> _Information shown_
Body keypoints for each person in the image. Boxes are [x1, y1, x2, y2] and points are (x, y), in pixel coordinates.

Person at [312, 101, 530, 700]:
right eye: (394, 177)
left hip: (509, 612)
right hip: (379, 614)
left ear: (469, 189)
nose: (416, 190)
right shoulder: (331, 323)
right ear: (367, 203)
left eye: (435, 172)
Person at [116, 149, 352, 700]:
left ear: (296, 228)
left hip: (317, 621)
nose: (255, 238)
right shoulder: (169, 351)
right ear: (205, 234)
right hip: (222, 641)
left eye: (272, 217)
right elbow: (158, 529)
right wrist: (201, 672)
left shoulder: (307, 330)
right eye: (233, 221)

* * *

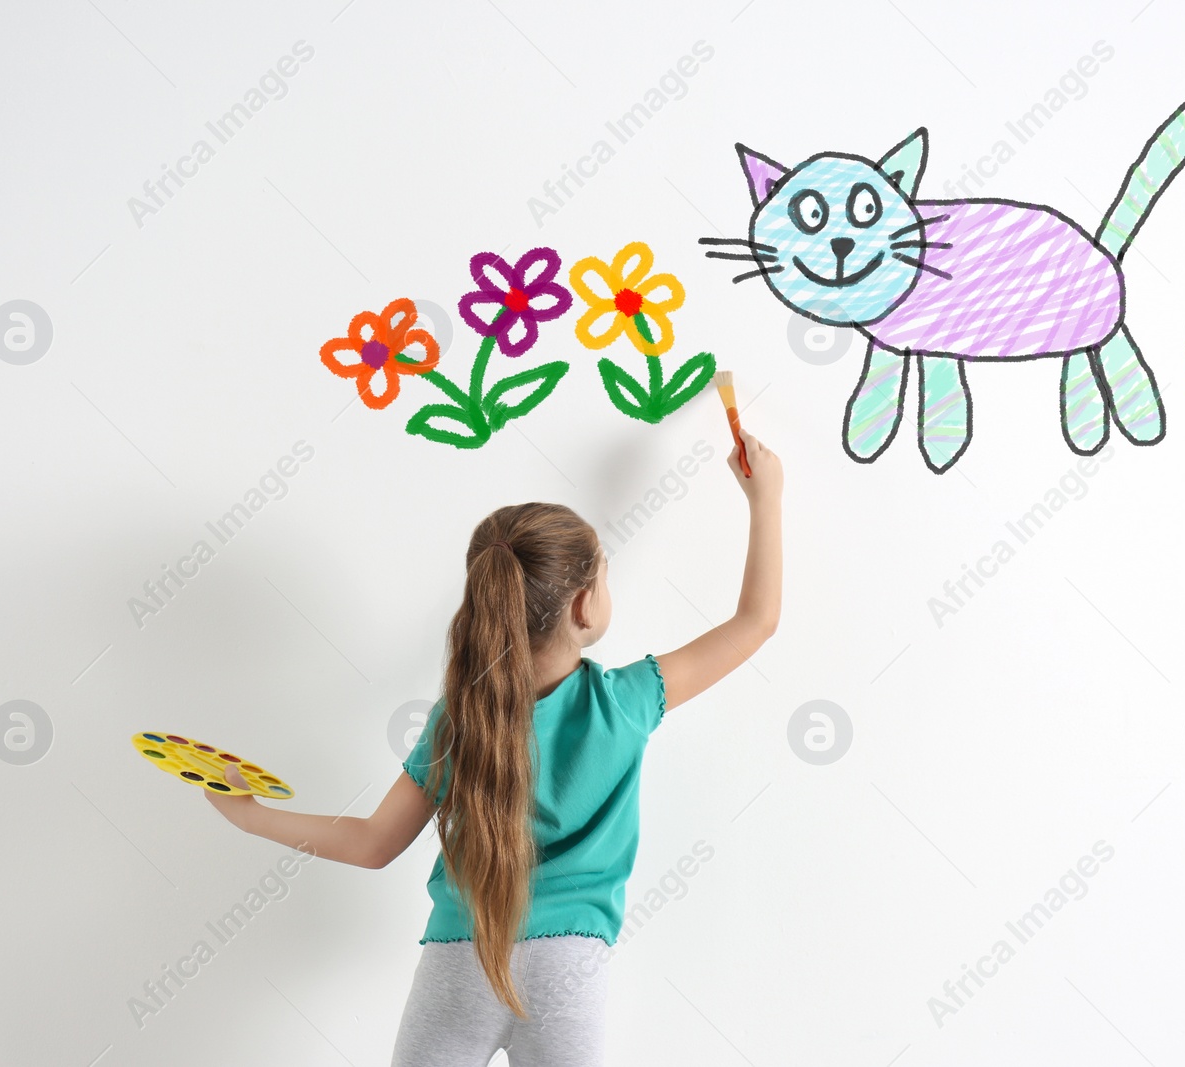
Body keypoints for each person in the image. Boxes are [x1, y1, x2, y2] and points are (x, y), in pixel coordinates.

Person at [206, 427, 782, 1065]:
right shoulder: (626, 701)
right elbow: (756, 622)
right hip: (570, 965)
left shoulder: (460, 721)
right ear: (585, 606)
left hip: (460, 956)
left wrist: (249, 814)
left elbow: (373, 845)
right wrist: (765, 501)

> _Work task_
Repeat, character for character, the lines of the material above from the line with "right elbow: (158, 529)" through the line with "right eye: (233, 221)".

> _Exercise response_
right elbow: (158, 529)
right wrist: (201, 672)
left shoulder: (307, 330)
right eye: (233, 221)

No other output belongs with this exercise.